The delicacies of the ancient Nasrid capital include an appetizing gastronomic side we should not overlook. Recipes based on lamb, vegetables of the highest quality supplied by the fields of the vega (fertile plain by the river), confectionery and other specialties highlight, along with the spices and flavour games, a tradition that has its roots in the cuisine of al-Andalus. This gastronomic trend reaches completion with other equally substantial contributions such as salads and pipirranas (chopped vegetables salad), omelettes, soups, pork sausages, ollas (casseroles) and stews.
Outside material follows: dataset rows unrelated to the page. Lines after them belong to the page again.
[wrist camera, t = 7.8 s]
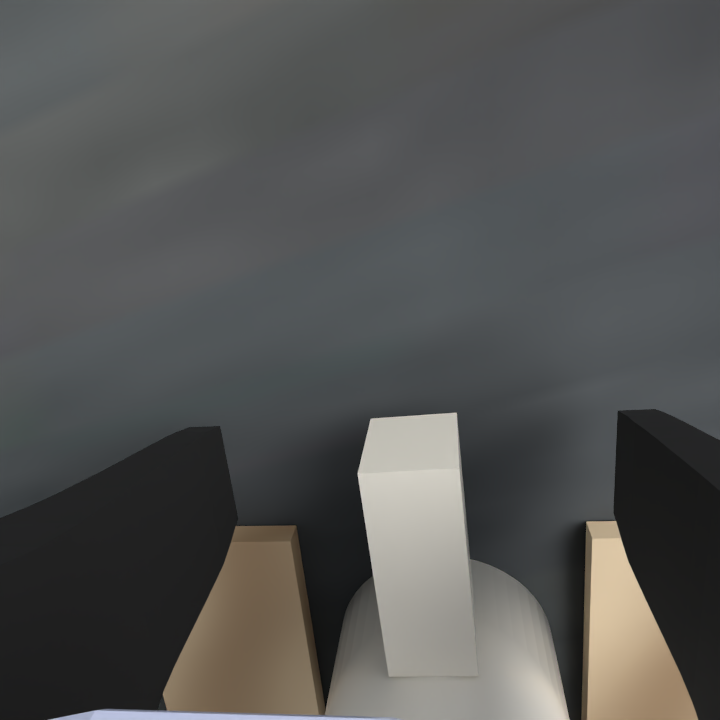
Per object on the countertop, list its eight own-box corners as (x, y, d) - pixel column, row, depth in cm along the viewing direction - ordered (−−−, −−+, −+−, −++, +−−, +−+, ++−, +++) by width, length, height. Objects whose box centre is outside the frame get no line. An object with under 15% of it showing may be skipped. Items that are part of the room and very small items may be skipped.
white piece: (556, 742, 16) (615, 1071, 11) (361, 740, 17) (320, 1046, 11) (541, 376, 13) (616, 576, 7) (298, 395, 14) (197, 588, 8)
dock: (788, 518, 13) (804, 536, 13) (736, 857, 17) (747, 882, 16) (133, 527, 15) (121, 543, 15) (211, 826, 19) (204, 847, 18)
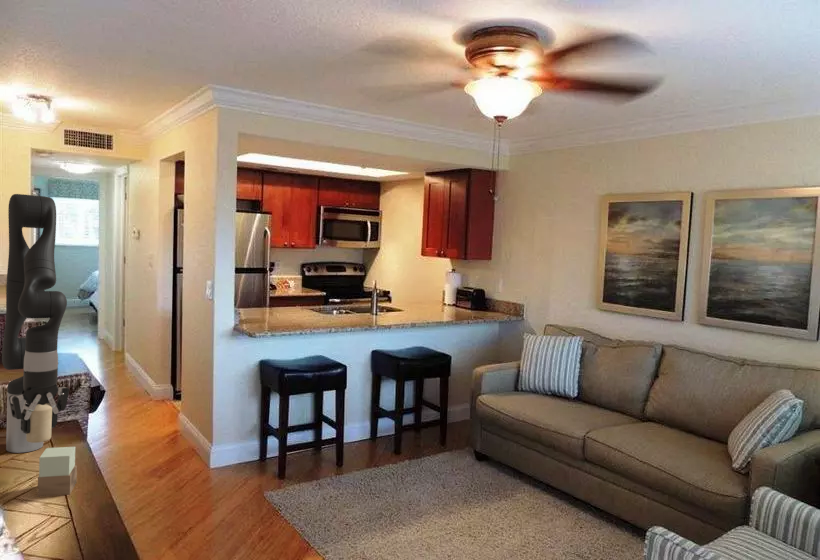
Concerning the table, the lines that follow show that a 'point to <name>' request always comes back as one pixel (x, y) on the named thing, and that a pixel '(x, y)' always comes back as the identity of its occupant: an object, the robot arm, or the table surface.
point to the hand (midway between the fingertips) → (39, 429)
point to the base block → (57, 484)
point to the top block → (57, 461)
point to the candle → (40, 424)
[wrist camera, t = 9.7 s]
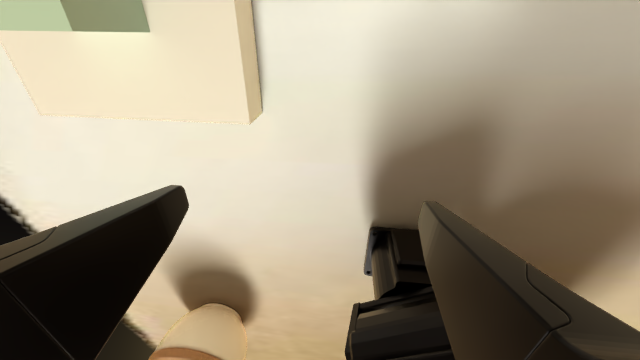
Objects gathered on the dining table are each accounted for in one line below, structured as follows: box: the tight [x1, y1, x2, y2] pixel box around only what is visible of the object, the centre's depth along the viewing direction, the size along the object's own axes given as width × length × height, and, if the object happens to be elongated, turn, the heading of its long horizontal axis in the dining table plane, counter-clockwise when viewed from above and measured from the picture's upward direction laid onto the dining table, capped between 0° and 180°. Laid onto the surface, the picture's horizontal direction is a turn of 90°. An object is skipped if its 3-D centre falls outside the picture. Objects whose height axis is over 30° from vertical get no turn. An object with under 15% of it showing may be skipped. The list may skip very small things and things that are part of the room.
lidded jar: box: [148, 303, 247, 360], centre depth 31 cm, size 11×11×9 cm
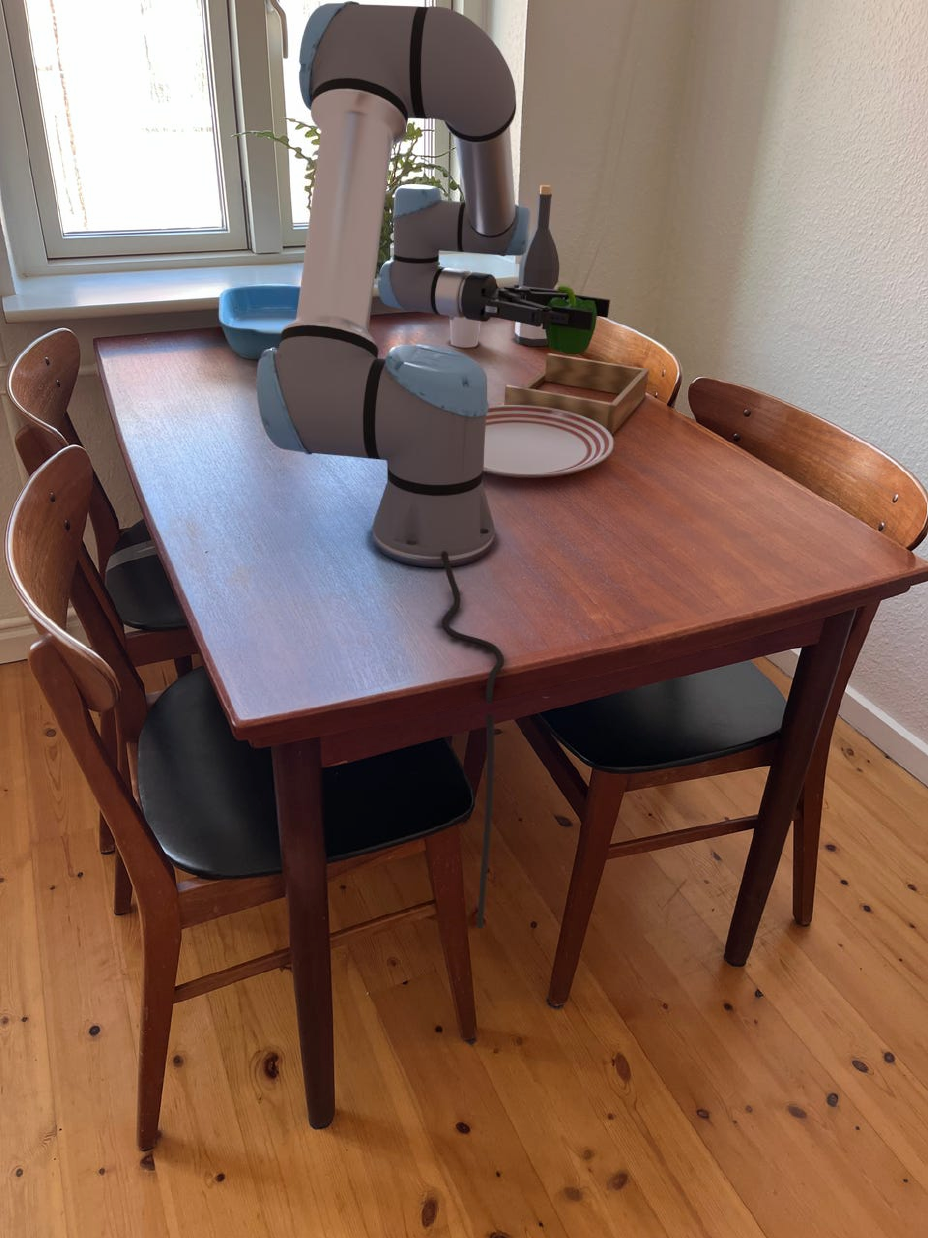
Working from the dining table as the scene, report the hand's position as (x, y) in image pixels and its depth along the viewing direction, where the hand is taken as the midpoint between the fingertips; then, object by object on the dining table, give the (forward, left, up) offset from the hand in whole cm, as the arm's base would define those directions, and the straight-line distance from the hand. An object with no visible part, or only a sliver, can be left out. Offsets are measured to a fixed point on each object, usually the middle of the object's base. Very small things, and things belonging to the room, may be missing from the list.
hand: (600, 314), depth 147 cm
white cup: (+48, +2, -18) cm, 52 cm away
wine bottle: (+46, -13, -18) cm, 51 cm away
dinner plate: (-10, +17, -18) cm, 27 cm away
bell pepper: (+4, +3, -7) cm, 8 cm away
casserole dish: (+60, +38, -18) cm, 74 cm away
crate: (+8, -2, -18) cm, 20 cm away
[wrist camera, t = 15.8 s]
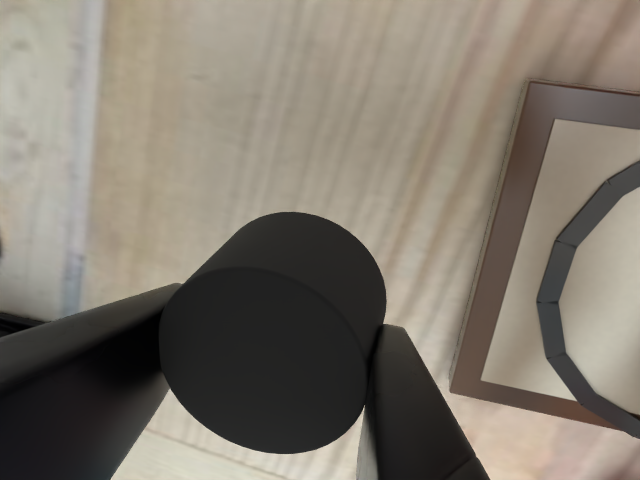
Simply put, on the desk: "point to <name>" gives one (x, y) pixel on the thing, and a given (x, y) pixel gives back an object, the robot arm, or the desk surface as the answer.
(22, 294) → the desk surface
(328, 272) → the black short cylinder
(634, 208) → the board
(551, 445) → the desk surface
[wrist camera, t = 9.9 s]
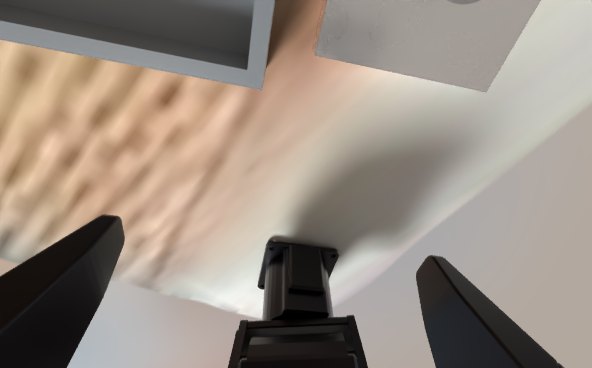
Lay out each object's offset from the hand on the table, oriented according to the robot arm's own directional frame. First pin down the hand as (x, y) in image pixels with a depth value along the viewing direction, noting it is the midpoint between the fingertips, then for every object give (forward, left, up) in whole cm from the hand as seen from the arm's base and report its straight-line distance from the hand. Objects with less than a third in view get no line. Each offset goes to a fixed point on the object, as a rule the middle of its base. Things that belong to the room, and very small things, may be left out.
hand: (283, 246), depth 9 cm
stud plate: (+8, -6, -12) cm, 16 cm away
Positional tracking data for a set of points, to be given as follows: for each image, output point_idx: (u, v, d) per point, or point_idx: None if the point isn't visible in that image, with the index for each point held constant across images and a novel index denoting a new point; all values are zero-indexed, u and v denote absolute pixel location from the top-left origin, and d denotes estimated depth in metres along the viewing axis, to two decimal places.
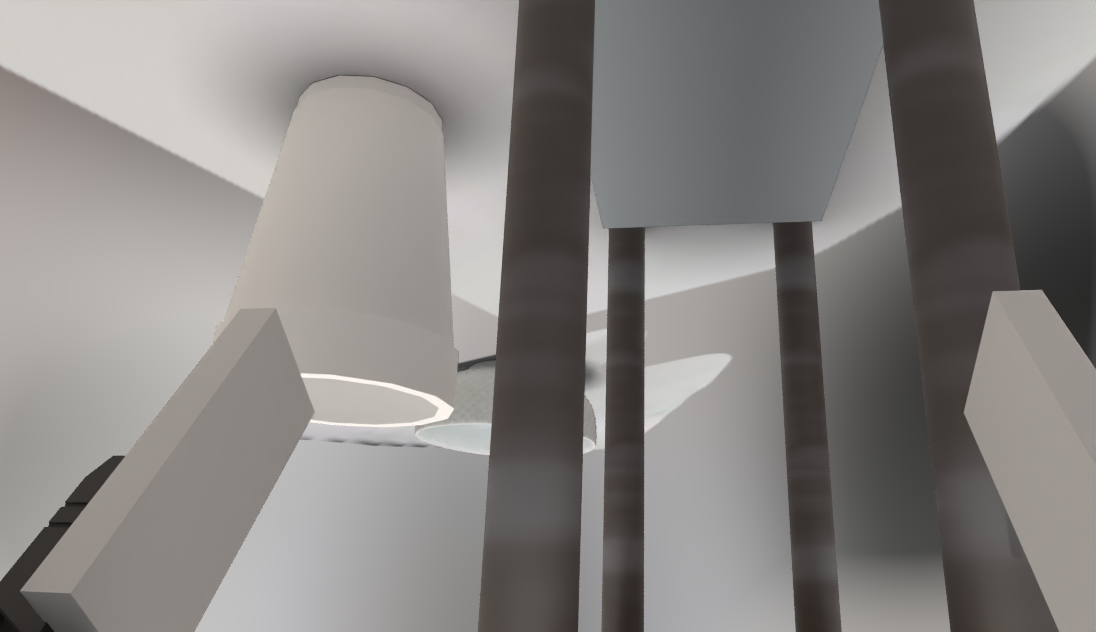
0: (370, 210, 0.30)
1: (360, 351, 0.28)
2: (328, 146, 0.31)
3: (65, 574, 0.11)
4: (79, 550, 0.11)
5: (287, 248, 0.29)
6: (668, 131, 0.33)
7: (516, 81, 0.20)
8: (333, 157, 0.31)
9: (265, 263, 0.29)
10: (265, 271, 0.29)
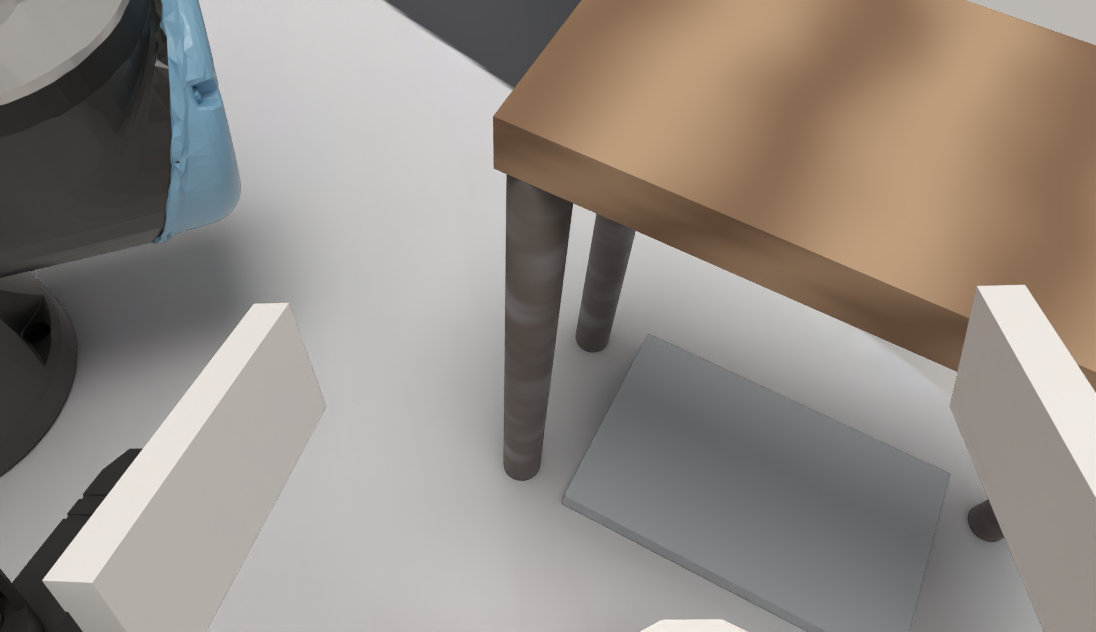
0: None
1: None
2: None
3: (87, 564, 0.11)
4: (100, 541, 0.11)
5: None
6: (749, 514, 0.41)
7: (506, 416, 0.37)
8: None
9: None
10: None
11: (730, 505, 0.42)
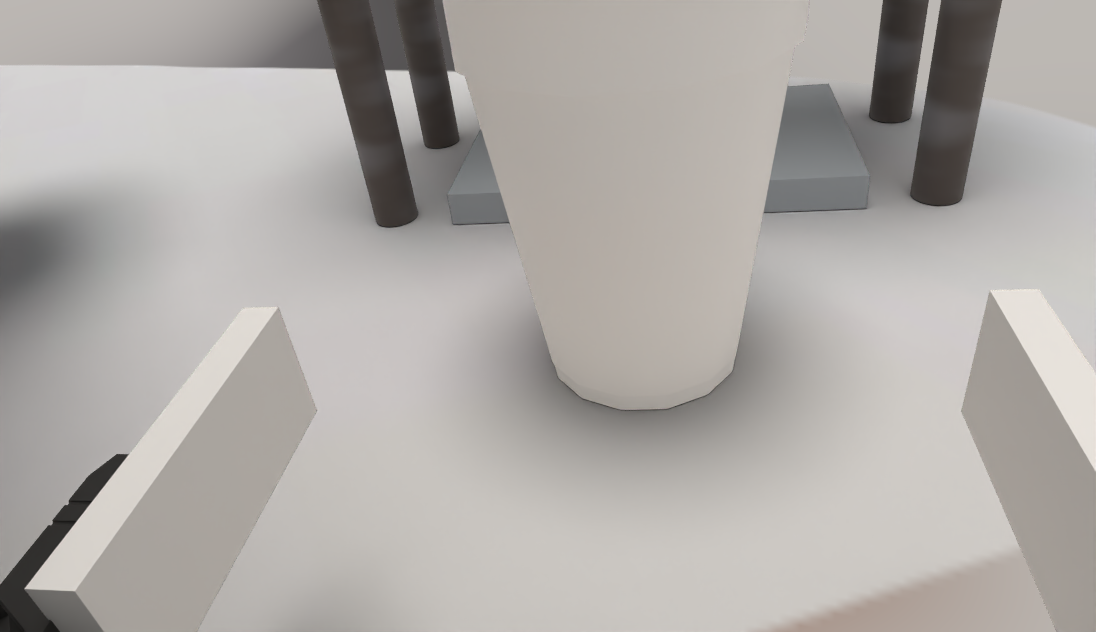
0: None
1: None
2: None
3: (70, 572, 0.11)
4: (83, 548, 0.11)
5: None
6: None
7: (337, 61, 0.33)
8: None
9: None
10: None
11: None
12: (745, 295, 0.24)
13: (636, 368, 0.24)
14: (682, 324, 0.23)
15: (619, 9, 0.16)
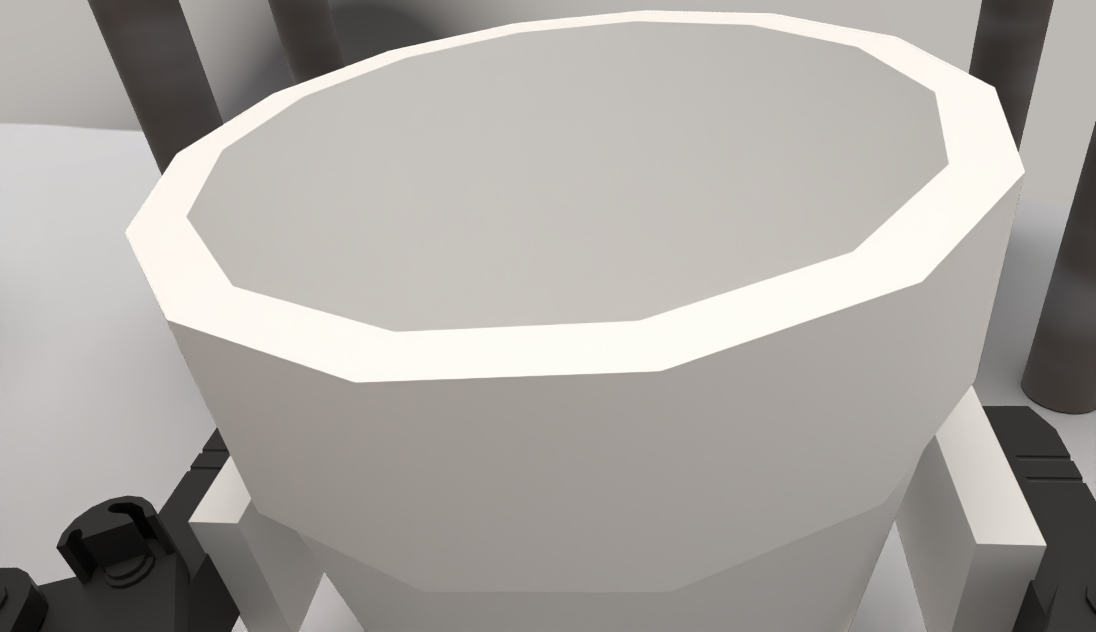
0: None
1: None
2: None
3: (229, 507, 0.11)
4: (237, 486, 0.12)
5: None
6: None
7: None
8: None
9: None
10: None
11: None
12: None
13: None
14: None
15: (518, 437, 0.06)
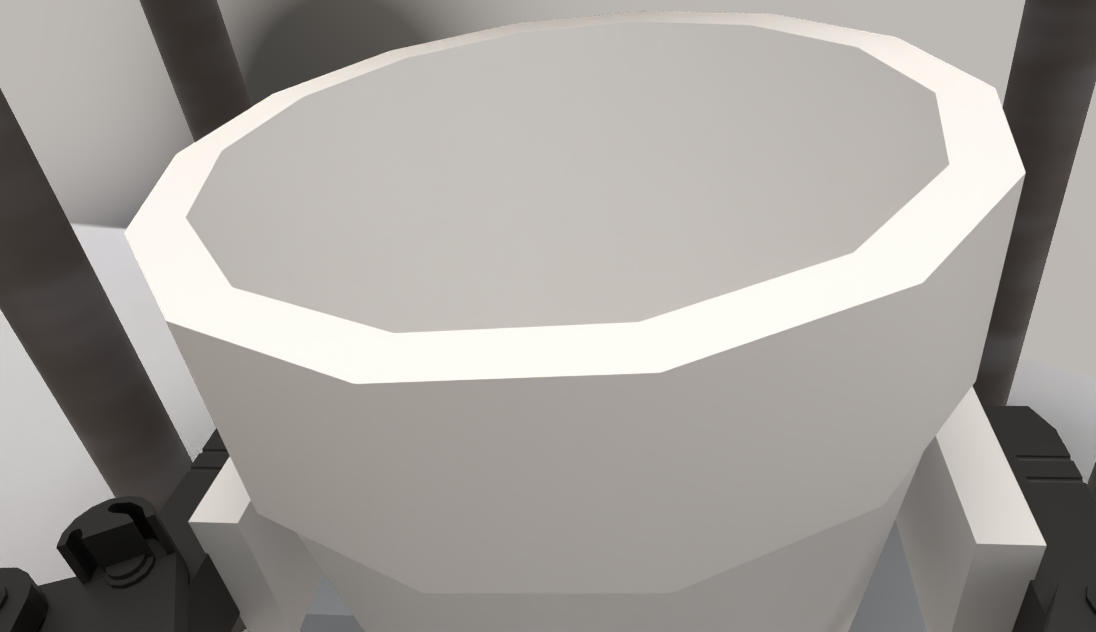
0: None
1: None
2: None
3: (229, 507, 0.11)
4: (237, 486, 0.12)
5: None
6: None
7: (87, 450, 0.20)
8: None
9: None
10: None
11: None
12: None
13: None
14: None
15: (518, 438, 0.06)
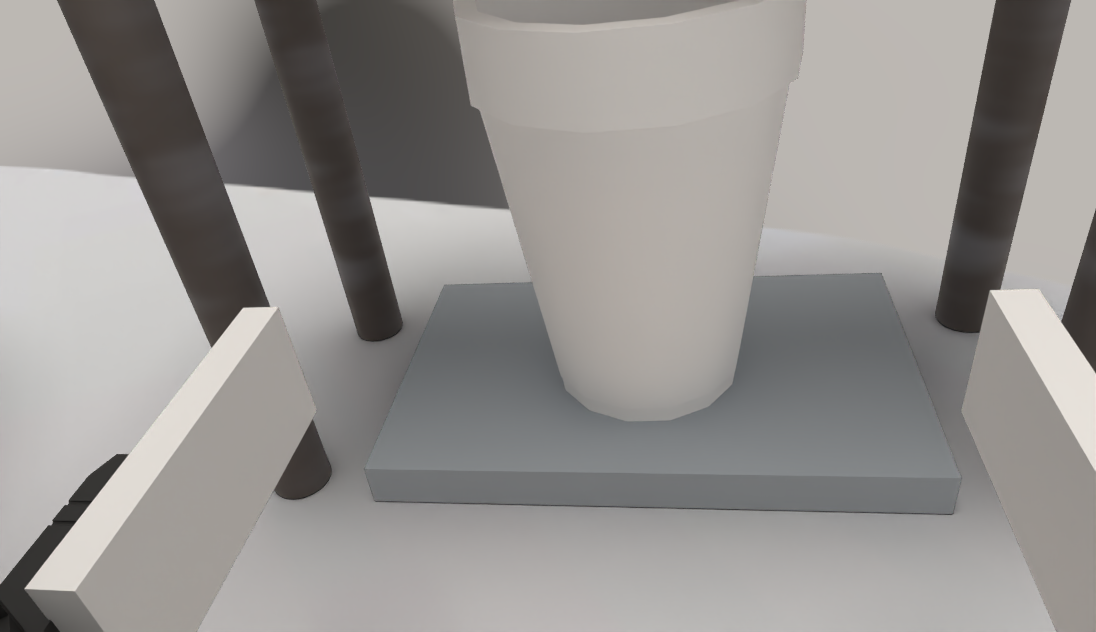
0: None
1: None
2: None
3: (70, 572, 0.11)
4: (83, 548, 0.11)
5: None
6: None
7: (197, 311, 0.23)
8: None
9: None
10: None
11: None
12: (744, 312, 0.25)
13: (641, 382, 0.25)
14: (685, 341, 0.24)
15: (626, 53, 0.18)
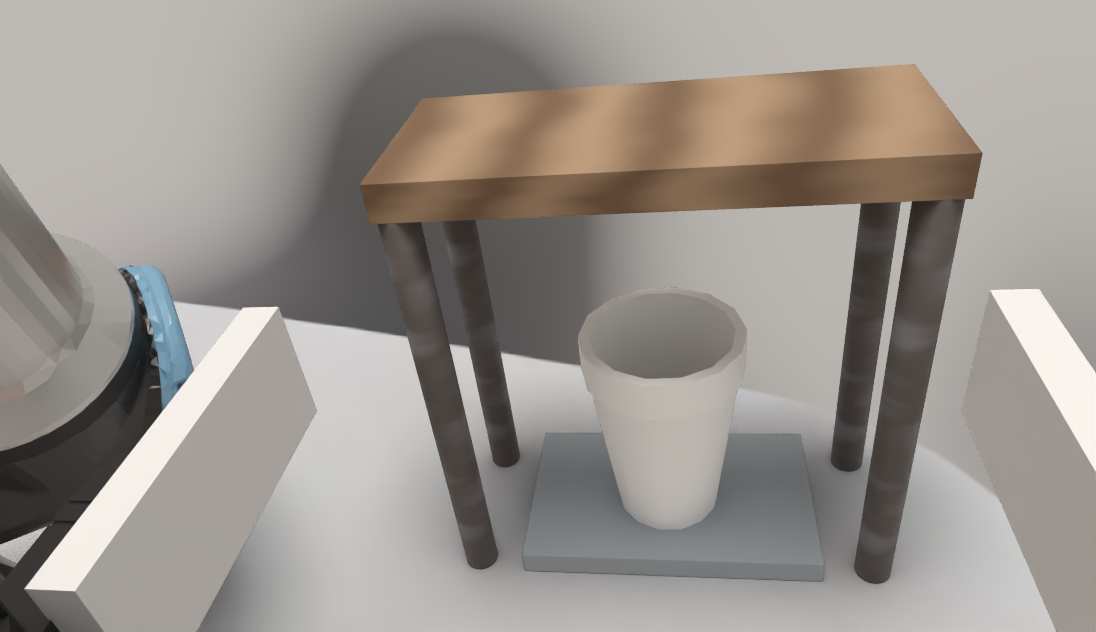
0: None
1: None
2: None
3: (70, 572, 0.11)
4: (83, 548, 0.11)
5: (595, 405, 0.48)
6: None
7: (449, 482, 0.47)
8: None
9: (596, 409, 0.47)
10: None
11: None
12: (719, 476, 0.49)
13: (666, 512, 0.49)
14: (689, 494, 0.48)
15: (664, 393, 0.41)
It would not be wise to miss rabo de toro (oxtail), tortilla sacromonte (Sacromonte omelette), sopita de ajo (garlic soup) or a succulent San Antón stew, with broad beans, lard and blood sausage, all prepared with great devotion. The Albayzin district sticks to its tradition in the snails, little broad beans with ham and sopa cachorreña.
In short, the visitor of Granada will be amazed by the rich and assorted gastronomy of the city. A good manner of tasting the typical dishes of Granada is to savour the juicy tapas served along the many restaurants spread all around the city. The mastery and delicacy in the manufactures, the attention to the detail, the abundance of geometrical and vegetal designs and other touches that are typical of the art of al-Andalus become evident in the crafts of Granada, heir to a traditions that dates back to the Nasrid era.
There are still crafts in Granada that go back to the times of al-Andalus, such as wood work, pottery, metal, jewellery, stone, glass, of long Nasrid tradition. Taracea (inlaid woodwork) must not be forgotten, using shells, mother-of-pearl, metal and multicoloured woods. There are different styles for typical pottery, from that dating from al-Andalus times to lustre pottery or the kind painted with green pigment and manganese, cuerda seca style or Fajalauza from Granada.